This looks really bad. The problem is shufps is a destructive opcode. Since it
appears as operand two in more than one shufps ops. It resulted in a number of
copies. Note icc also suffers from the same problem. Either the instruction
selector should select pshufd or The register allocator can made the two-address
to three-address transformation.

It also exposes some other problems. See MOV32ri -3 and the spills.

//===---------------------------------------------------------------------===//

Consider:

__m128 test(float a) {
  return _mm_set_ps(0.0, 0.0, 0.0, a*a);
}

This compiles into:

movss 4(%esp), %xmm1
mulss %xmm1, %xmm1
xorps %xmm0, %xmm0
movss %xmm1, %xmm0
ret

Because mulss doesn't modify the top 3 elements, the top elements of 
xmm1 are already zero'd.  We could compile this to:

movss 4(%esp), %xmm0
mulss %xmm0, %xmm0
ret

//===---------------------------------------------------------------------===//

Here's a sick and twisted idea.  Consider code like this:

__m128 test(__m128 a) {
  float b = *(float*)&A;
  ...
  return _mm_set_ps(0.0, 0.0, 0.0, b);
}

This might compile to this code:

movaps c(%esp), %xmm1
xorps %xmm0, %xmm0
movss %xmm1, %xmm0
ret

Now consider if the ... code caused xmm1 to get spilled.  This might produce
this code:

movaps c(%esp), %xmm1
movaps %xmm1, c2(%esp)
...

xorps %xmm0, %xmm0
movaps c2(%esp), %xmm1
movss %xmm1, %xmm0
ret

However, since the reload is only used by these instructions, we could 
"fold" it into the uses, producing something like this:

movaps c(%esp), %xmm1
movaps %xmm1, c2(%esp)
...

movss c2(%esp), %xmm0
ret

... saving two instructions.

The basic idea is that a reload from a spill slot, can, if only one 4-byte 
chunk is used, bring in 3 zeros the one element instead of 4 elements.
This can be used to simplify a variety of shuffle operations, where the
elements are fixed zeros.

//===---------------------------------------------------------------------===//

This code generates ugly code, probably due to costs being off or something:

define void @test(float* %P, <4 x float>* %P2 ) {
        %xFloat0.688 = load float* %P
        %tmp = load <4 x float>* %P2
        %inFloat3.713 = insertelement <4 x float> %tmp, float 0.0, i32 3
        store <4 x float> %inFloat3.713, <4 x float>* %P2
        ret void
}

Generates:

_test:
	movl	8(%esp), %eax
	movaps	(%eax), %xmm0
	pxor	%xmm1, %xmm1
	movaps	%xmm0, %xmm2
	shufps	$50, %xmm1, %xmm2
	shufps	$132, %xmm2, %xmm0
	movaps	%xmm0, (%eax)
	ret

Would it be better to generate:

_test:
        movl 8(%esp), %ecx
        movaps (%ecx), %xmm0
	xor %eax, %eax
        pinsrw $6, %eax, %xmm0
        pinsrw $7, %eax, %xmm0
        movaps %xmm0, (%ecx)
        ret

?

//===---------------------------------------------------------------------===//

Some useful information in the Apple Altivec / SSE Migration Guide:

http://developer.apple.com/documentation/Performance/Conceptual/
Accelerate_sse_migration/index.html

e.g. SSE select using and, andnot, or. Various SSE compare translations.

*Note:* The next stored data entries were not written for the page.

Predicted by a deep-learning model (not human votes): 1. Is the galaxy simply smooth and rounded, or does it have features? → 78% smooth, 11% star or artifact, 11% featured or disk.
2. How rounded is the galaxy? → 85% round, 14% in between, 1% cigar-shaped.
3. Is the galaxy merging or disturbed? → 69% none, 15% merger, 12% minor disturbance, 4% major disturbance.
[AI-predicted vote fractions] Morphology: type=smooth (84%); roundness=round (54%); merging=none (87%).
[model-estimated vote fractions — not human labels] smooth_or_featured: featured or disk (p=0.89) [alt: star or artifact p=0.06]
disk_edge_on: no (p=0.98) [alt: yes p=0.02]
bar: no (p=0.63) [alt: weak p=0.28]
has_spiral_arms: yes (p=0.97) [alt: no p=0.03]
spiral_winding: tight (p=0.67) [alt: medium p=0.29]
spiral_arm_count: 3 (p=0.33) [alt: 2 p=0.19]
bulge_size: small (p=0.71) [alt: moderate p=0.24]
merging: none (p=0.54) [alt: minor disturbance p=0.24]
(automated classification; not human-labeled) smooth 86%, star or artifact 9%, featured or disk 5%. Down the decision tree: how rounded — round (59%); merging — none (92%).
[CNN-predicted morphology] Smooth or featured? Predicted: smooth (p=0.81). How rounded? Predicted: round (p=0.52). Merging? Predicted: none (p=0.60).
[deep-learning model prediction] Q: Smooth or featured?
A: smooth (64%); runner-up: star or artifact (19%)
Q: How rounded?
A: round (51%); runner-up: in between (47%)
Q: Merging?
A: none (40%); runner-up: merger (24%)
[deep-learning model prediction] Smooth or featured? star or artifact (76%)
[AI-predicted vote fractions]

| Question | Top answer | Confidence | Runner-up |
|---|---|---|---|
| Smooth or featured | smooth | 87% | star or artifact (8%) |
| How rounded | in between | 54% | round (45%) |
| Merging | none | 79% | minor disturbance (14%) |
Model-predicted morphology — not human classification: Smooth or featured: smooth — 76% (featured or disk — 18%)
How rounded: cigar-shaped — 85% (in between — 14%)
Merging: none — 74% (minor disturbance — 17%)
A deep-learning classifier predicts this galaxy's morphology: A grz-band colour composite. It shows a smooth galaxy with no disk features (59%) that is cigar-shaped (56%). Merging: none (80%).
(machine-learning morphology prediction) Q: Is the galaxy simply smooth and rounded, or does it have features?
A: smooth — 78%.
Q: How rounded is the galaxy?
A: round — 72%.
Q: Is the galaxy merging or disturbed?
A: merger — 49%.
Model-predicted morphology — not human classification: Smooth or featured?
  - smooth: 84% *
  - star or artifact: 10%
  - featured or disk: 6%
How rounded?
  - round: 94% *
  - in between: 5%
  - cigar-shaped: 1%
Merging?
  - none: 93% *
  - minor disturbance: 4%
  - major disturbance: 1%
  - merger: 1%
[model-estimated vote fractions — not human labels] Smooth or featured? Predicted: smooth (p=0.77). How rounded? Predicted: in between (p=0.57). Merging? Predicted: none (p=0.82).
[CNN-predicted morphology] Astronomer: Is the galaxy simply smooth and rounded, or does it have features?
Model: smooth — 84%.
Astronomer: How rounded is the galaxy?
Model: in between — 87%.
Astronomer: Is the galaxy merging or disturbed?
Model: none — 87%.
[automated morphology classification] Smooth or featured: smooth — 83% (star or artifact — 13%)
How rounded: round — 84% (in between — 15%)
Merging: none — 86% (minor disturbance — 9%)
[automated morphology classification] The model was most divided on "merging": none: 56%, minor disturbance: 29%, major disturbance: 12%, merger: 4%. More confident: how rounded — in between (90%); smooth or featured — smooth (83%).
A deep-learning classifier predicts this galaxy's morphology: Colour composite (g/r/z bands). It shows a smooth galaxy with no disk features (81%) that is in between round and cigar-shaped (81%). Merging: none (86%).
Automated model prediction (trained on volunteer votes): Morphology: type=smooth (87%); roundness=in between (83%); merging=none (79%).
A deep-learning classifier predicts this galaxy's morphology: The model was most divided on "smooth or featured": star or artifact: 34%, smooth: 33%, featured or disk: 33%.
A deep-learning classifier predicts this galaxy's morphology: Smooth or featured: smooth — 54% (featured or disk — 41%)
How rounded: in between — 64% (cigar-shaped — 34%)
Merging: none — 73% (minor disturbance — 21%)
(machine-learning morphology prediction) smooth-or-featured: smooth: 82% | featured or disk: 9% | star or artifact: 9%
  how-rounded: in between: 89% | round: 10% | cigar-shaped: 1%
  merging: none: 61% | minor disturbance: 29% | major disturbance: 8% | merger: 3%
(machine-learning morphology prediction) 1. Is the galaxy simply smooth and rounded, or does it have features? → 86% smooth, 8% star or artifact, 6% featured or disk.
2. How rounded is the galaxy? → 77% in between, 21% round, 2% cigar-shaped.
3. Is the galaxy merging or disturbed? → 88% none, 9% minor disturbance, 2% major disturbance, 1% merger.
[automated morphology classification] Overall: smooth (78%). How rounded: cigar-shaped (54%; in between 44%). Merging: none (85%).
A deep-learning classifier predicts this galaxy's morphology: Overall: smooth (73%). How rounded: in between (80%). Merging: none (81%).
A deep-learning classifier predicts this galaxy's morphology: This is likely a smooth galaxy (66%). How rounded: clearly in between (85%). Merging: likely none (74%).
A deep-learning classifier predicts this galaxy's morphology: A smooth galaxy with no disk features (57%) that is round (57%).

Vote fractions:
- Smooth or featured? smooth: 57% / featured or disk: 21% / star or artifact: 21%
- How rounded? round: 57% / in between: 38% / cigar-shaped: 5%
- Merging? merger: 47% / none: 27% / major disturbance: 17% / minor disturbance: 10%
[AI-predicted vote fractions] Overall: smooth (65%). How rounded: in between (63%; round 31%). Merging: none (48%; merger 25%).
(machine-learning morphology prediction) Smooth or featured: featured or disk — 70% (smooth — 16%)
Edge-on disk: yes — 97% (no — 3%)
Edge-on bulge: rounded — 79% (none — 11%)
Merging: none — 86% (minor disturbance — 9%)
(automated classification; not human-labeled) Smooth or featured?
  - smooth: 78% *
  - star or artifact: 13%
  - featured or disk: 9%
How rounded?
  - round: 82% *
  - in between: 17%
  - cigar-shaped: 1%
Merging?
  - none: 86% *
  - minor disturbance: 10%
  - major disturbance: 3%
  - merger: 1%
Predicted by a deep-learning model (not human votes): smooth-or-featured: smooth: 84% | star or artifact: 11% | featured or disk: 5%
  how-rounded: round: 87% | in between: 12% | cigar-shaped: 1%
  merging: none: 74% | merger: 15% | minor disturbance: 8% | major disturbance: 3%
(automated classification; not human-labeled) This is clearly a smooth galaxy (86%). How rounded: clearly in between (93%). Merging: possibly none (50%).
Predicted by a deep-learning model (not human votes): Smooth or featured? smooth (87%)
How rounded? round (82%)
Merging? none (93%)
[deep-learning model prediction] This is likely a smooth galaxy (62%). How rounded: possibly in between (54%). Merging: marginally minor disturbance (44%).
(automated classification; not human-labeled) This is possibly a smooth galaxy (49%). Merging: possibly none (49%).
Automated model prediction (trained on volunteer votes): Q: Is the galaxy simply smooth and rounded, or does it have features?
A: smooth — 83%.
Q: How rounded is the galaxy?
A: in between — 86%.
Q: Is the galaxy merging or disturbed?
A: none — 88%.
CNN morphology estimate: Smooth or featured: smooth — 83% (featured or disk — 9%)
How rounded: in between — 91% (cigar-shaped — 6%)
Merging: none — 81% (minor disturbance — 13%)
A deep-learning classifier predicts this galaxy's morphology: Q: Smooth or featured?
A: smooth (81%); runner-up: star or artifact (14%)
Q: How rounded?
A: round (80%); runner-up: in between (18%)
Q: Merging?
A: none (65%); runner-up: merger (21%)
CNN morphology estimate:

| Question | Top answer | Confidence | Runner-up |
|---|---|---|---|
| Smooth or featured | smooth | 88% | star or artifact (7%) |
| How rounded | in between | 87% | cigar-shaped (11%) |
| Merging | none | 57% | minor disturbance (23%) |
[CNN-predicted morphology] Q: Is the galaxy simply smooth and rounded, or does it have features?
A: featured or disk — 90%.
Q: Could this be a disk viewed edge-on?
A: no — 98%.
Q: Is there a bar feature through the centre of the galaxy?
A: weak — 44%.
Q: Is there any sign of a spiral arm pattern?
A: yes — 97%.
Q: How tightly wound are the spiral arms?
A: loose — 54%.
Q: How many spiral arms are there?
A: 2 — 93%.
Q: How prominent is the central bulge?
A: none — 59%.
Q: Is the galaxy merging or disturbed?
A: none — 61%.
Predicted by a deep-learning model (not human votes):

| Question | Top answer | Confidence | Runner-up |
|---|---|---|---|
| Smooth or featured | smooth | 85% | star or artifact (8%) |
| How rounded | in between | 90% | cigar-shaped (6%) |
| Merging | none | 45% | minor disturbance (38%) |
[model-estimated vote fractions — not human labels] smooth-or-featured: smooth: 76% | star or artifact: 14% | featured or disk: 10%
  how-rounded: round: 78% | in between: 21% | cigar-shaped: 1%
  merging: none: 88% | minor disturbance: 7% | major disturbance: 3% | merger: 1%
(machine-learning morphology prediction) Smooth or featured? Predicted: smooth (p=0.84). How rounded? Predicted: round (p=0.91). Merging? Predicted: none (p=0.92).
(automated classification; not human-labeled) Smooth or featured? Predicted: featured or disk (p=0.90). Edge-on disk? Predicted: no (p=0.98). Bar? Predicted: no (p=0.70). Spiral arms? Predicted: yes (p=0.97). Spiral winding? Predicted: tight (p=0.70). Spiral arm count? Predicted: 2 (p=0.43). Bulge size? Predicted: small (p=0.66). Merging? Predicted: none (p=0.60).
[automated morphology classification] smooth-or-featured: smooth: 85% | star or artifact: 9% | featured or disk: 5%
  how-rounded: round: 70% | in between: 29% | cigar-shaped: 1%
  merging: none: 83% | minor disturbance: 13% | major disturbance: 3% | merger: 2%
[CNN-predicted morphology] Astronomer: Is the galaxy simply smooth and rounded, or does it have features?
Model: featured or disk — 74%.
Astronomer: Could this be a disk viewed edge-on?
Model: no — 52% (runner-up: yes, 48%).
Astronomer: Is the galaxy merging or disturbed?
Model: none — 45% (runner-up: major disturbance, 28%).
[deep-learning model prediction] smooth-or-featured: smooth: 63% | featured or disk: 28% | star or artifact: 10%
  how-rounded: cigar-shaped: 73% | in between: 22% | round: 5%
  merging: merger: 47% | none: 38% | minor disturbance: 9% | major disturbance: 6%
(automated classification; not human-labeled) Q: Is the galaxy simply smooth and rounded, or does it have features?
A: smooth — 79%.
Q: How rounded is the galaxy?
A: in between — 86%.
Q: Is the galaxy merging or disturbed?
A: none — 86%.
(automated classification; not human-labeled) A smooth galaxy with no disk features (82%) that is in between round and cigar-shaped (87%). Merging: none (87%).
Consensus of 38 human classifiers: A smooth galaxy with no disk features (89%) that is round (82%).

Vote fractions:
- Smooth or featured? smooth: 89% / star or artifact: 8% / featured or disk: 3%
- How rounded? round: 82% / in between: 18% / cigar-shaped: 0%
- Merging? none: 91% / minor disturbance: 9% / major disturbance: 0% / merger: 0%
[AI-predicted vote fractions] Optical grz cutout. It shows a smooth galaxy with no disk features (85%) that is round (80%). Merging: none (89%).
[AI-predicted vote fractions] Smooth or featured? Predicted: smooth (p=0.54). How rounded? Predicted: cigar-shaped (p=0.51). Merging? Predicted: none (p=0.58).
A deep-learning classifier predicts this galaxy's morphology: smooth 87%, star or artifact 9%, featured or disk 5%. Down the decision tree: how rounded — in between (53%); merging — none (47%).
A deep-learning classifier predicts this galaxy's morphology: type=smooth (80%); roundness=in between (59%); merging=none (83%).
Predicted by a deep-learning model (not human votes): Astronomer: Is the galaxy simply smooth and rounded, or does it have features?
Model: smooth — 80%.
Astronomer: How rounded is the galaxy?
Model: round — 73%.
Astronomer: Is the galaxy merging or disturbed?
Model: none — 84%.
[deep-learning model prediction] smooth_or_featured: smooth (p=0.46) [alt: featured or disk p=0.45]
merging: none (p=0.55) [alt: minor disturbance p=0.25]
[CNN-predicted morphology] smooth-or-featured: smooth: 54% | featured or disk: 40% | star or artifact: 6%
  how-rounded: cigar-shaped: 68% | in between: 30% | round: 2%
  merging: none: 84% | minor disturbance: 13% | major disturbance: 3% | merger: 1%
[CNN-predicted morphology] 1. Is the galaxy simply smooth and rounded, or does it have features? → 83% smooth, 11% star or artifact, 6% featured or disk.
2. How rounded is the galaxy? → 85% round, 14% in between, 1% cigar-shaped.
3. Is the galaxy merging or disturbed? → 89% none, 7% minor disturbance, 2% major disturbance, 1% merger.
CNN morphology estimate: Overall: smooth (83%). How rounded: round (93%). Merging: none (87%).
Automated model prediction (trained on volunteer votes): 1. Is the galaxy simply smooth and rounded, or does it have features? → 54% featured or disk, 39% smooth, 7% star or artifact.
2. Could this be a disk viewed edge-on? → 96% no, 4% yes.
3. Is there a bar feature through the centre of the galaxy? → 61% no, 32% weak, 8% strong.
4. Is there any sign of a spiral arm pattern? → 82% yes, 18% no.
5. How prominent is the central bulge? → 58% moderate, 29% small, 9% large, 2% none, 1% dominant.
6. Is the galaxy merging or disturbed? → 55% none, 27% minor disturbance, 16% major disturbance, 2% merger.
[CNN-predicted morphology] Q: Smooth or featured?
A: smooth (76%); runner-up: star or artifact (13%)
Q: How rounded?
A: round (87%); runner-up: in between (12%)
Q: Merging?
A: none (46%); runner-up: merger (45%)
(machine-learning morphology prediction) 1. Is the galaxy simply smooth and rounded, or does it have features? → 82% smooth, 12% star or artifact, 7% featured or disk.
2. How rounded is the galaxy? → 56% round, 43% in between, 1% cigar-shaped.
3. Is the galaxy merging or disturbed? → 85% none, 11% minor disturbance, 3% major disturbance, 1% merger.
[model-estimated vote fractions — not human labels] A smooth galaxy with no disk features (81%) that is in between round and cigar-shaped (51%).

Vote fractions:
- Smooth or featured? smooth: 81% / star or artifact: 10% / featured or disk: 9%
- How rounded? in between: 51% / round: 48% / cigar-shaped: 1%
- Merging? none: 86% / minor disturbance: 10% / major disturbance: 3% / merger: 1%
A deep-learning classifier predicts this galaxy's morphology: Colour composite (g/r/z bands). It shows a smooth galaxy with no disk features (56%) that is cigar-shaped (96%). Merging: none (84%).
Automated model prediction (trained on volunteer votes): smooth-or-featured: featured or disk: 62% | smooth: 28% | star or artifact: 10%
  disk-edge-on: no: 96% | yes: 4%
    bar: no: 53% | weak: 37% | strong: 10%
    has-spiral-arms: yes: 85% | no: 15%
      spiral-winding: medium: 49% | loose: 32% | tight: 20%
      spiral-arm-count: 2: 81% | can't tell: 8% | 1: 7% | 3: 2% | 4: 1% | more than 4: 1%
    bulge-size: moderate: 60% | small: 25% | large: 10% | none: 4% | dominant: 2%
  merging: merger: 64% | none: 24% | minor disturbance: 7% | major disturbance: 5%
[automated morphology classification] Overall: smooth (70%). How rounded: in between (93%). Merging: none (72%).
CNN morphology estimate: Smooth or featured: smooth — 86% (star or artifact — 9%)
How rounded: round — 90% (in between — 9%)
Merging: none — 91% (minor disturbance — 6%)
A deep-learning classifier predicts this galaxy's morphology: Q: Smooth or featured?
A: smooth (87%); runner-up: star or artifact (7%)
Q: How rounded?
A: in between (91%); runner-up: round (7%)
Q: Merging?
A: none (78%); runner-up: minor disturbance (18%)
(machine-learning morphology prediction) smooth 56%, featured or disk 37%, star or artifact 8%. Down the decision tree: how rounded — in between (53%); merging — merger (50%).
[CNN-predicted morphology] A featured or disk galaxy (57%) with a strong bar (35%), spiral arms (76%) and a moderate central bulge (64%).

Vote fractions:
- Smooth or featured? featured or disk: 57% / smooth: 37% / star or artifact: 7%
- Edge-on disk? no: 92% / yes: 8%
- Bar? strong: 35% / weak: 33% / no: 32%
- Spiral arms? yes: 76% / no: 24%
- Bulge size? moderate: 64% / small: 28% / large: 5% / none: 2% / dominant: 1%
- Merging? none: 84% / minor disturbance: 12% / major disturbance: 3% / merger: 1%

//===---------------------------------------------------------------------===//

Add hooks to commute some CMPP operations.

//===---------------------------------------------------------------------===//

Apply the same transformation that merged four float into a single 128-bit load
to loads from constant pool.

//===---------------------------------------------------------------------===//

Floating point max / min are commutable when -enable-unsafe-fp-path is
specified. We should turn int_x86_sse_max_ss and X86ISD::FMIN etc. into other
nodes which are selected to max / min instructions that are marked commutable.

//===---------------------------------------------------------------------===//

We should materialize vector constants like "all ones" and "signbit" with 
code like:

     cmpeqps xmm1, xmm1   ; xmm1 = all-ones

and:
     cmpeqps xmm1, xmm1   ; xmm1 = all-ones
     psrlq   xmm1, 31     ; xmm1 = all 100000000000...

instead of using a load from the constant pool.  The later is important for
ABS/NEG/copysign etc.

//===---------------------------------------------------------------------===//

These functions:

#include <xmmintrin.h>
__m128i a;
void x(unsigned short n) {
  a = _mm_slli_epi32 (a, n);
}
void y(unsigned n) {
  a = _mm_slli_epi32 (a, n);
}

compile to ( -O3 -static -fomit-frame-pointer):
_x:
        movzwl  4(%esp), %eax
        movd    %eax, %xmm0
        movaps  _a, %xmm1
        pslld   %xmm0, %xmm1
        movaps  %xmm1, _a
        ret
_y:
        movd    4(%esp), %xmm0
        movaps  _a, %xmm1
        pslld   %xmm0, %xmm1
        movaps  %xmm1, _a
        ret

"y" looks good, but "x" does silly movzwl stuff around into a GPR.  It seems
like movd would be sufficient in both cases as the value is already zero 
extended in the 32-bit stack slot IIRC.  For signed short, it should also be
save, as a really-signed value would be undefined for pslld.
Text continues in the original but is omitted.